Heiliges Land - Palästinensische Christen zwischen allen Fronten


Unter den Israelis leiden sie aufgrund ihrer Nationalität, unter den Landsleuten aufgrund ihrer Religion: Also wandern die christlichen Palästinenser aus.

Sechs Tage waren sie vermutlich unterwegs: Mindestens einmal zog Jesus mit seinen Jüngern vom See Genezareth nach Jerusalem. Heute führt der Weg durch das palästinensische Territorium. Und noch immer ist er beschwerlich: Die israelische Sperranlage zwingt den Reisenden zu Umwegen, die Kontrollstellen verlangsamen die Fahrt, die Wochen vorher angemeldet werden muss.
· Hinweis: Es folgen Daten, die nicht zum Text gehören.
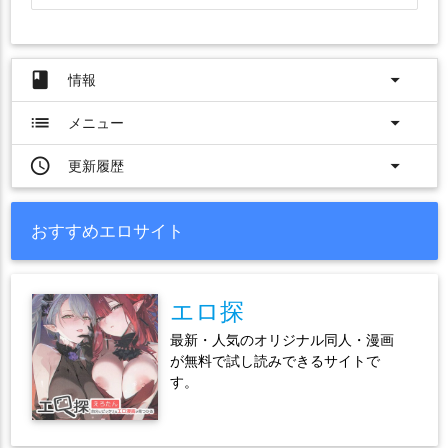
book
arrow_drop_down
情報
list
arrow_drop_down
メニュー
access_time
arrow_drop_down
更新履歴
おすすめエロサイト
エロ探
最新・人気のオリジナル同人・漫画
が無料で試し読みできるサイトで
す。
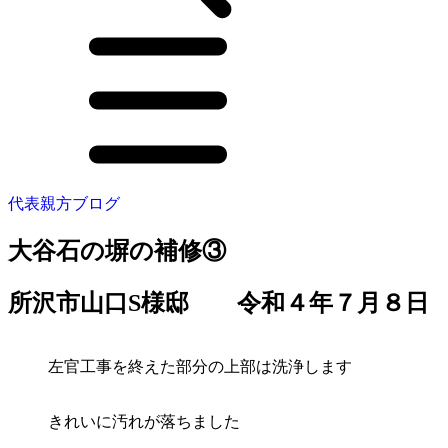
代表親方ブログ
大谷石の塀の補修③
所沢市山口S様邸 令和４年７月８日
左官工事を終えた部分の上部は洗浄します
きれいに汚れが落ちました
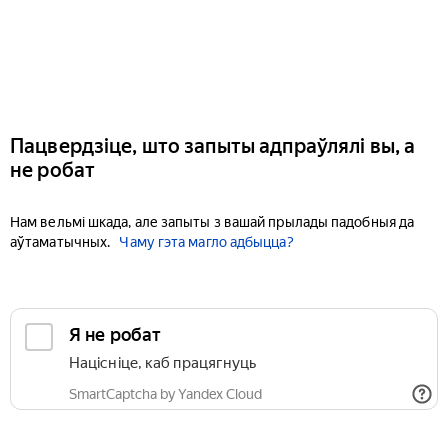
Пацвердзіце, што запыты адпраўлялі вы, а
не робат
Нам вельмі шкада, але запыты з вашай прылады падобныя да
аўтаматычных.
Чаму гэта магло адбыцца?
Я не робат
Націсніце, каб працягнуць
SmartCaptcha by Yandex Cloud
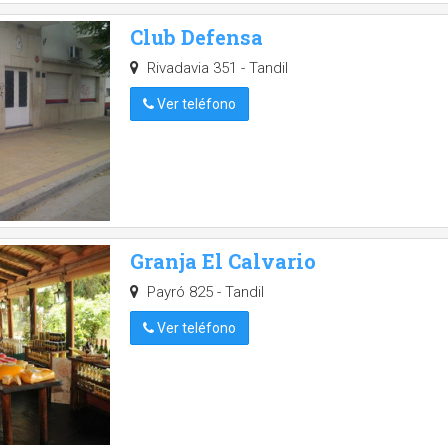
Club Defensa
Rivadavia 351 - Tandil
Ver teléfono
Granja El Calvario
Payró 825 - Tandil
Ver teléfono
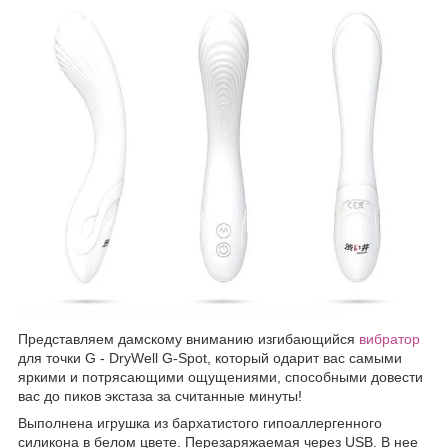
Представляем дамскому вниманию изгибающийся
вибратор
для точки G - DryWell G-Spot, который одарит вас самыми
яркими и потрясающими ощущениями, способными довести
вас до пиков экстаза за считанные минуты!
Выполнена игрушка из бархатистого гипоаллергенного
силикона в белом цвете. Перезаряжаемая через USB.
В нее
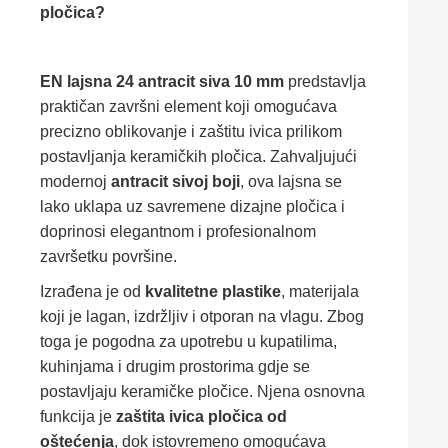
pločica?
EN lajsna 24 antracit siva 10 mm
predstavlja
praktičan završni element koji omogućava
precizno oblikovanje i zaštitu ivica prilikom
postavljanja keramičkih pločica. Zahvaljujući
modernoj
antracit sivoj boji
, ova lajsna se
lako uklapa uz savremene dizajne pločica i
doprinosi elegantnom i profesionalnom
završetku površine.
Izrađena je od
kvalitetne plastike
, materijala
koji je lagan, izdržljiv i otporan na vlagu. Zbog
toga je pogodna za upotrebu u kupatilima,
kuhinjama i drugim prostorima gdje se
postavljaju keramičke pločice. Njena osnovna
funkcija je
zaštita ivica pločica od
oštećenja
, dok istovremeno omogućava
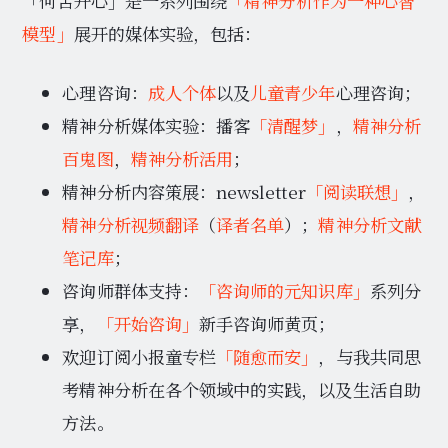
「何苦开心」是一系列围绕
「精神分析作为一种心智
模型」
展开的媒体实验，包括：
心理咨询：
成人个体
以及
儿童青少年
心理咨询；
精神分析媒体实验：播客
「清醒梦」
，
精神分析
百鬼图
，
精神分析活用
；
精神分析内容策展：newsletter
「阅读联想」
，
精神分析视频翻译
（
译者名单
）；
精神分析文献
笔记库
；
咨询师群体支持：
「咨询师的元知识库」
系列分
享，
「开始咨询」
新手咨询师黄页；
欢迎订阅小报童专栏
「随愈而安」
，与我共同思
考精神分析在各个领域中的实践，以及生活自助
方法。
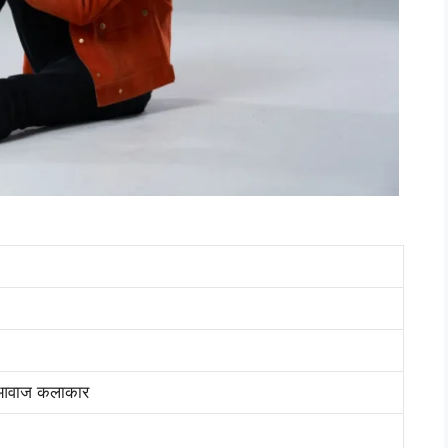
 आवाज कलाकार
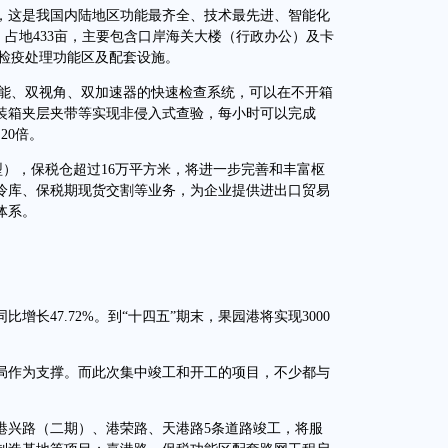
这是我国内陆地区功能最齐全、技术最先进、智能化
，占地433亩，主要包含口岸海关大楼（行政办公）及卡
、检疫处理功能区及配套设施。
能、双视角、双加速器的快速检查系统，可以在不开箱
装箱夹层夹带等实现非侵入式查验，每小时可以完成
20倍。
，保税仓超过16万平方米，将进一步完善和丰富枢
冷库、保税期现货交割等业务，为企业提供进出口贸易
体系。
增长47.72%。到“十四五”期末，果园港将实现3000
作为支撑。而此次集中竣工和开工的项目，不少都与
兴路（二期）、港荣路、天港路5条道路竣工，将服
Wegen der strikten Politik Israels und mangelnder Chancen wandern immer mehr palästinensische Christen aus.

"In 20 Jahren ist kein Christ mehr da", prognostiziert der lutherische palästinensische Bischof in Jerusalem, Munib Younan, düster. Alarmierend sei vor allem das Schwinden der Christen in den von Israel besetzten Gebieten. Mit 40 000 Christen unterschreitet ihr Anteil dort inzwischen die Vier Prozent Marke, obwohl weltweit zehn Prozent aller Palästinenser Christen sind. Mehr als eine halbe Million von ihnen ist über die Welt verteilt; in Sidney zum Beispiel leben mehr von ihnen als in Jerusalem.

Der Bevölkerungsanteil von Christen im Heiligen Land liegt bei unter zwei Prozent. 120 000 palästinensische Christen leben in Israel. Während sie sich als Israelis wenn auch minderen Rechts gegenüber den jüdischen Bürgern verstehen, stehen ihre Glaubensgeschwister im Westjordanland auf der anderen Seite des Konfliktes. "Wir kämpfen ums Überleben", sagt Bernard Sabella. Der katholische Soziologe in Bethlehem betrachtet die Abwanderung junger Christen mit Sorge.

Vor allem die gut Ausgebildeten verlassen das Land. Selbst in ehemaligen Hochburgen wie Bethlehem habe sich das Verhältnis von Muslimen und Christen umgekehrt. Machten Christen in den 60er Jahren 80 Prozent aus, so sank die Zahl auf 20 Prozent. Dabei zwingen nicht nur die Lebensumstände zu Emigration. Um Fachkräfte zu halten, zahlen Einrichtungen wie das christliche Krankenhaus Auguste Victoria in Ostjerusalem Gehälter auf europäischem Niveau. Doch gerade junge Menschen wollen am Angebot der globalen Welt teilhaben. Mit der Sperranlage ist diese Sehnsucht in weite Ferne gerückt.

"Wir werden eingesperrt", sagt Younan. Seit ihrem Bau ist es für viele Gemeindemitglieder nicht mehr möglich, am Gottesdienst in Jerusalem teilzunehmen. Schüler und Lehrer der christlichen Talitha Kumi Schule bei Beit Dschala müssen täglich Umwege und Kontrollen in Kauf nehmen. Dies gilt auch für Mitarbeiter und Patienten christlicher Krankenhäuser. Um den Kontrollen zu entgehen, leben viele Familien getrennt voneinander.

Die Flucht ins Ausland hat Christen aller Konfessionen erfasst. Deshalb warnen die Bischöfe der orthodoxen, Katholischen, anglikanischen und lutherischen Kirchen gemeinsam vor dem Aussterben der Gemeinden. Verantwortlich, meinen die Kirchenführer in ihrem Aufruf, sei die illegale israelische Besatzung", die ein Leben "in Würde, Freiheit und Sicherheit" unmöglich mache. Die Lösung des Konfliktes sehen sie in der Schaffung zweier Staaten. Aber auch dann werden die Christen Schwierigkeiten haben: Palästina soll, sieht der Verfassungsentwurf vor, dem islamischen Scharia Recht unterworfen werden. Als Befürworter eines säkularen Staates gelten die Christen als Gegner eines islamischen Staates. Ein von der Scharia geprägtes Familien und Religionsrecht würde sie fesseln.

Politisch sitzen die Christen im Heiligen Land zwischen allen Stühlen: Weil sie sich als Teil der palästinensischen Gesellschaft fühlen, verdächtigt Israel sie. Das Verhältnis würde zudem durch einen Aufruf des Ökumenischen Rates verschärft: Er hat zum Boykott von Produkten der Siedler aufgefordert.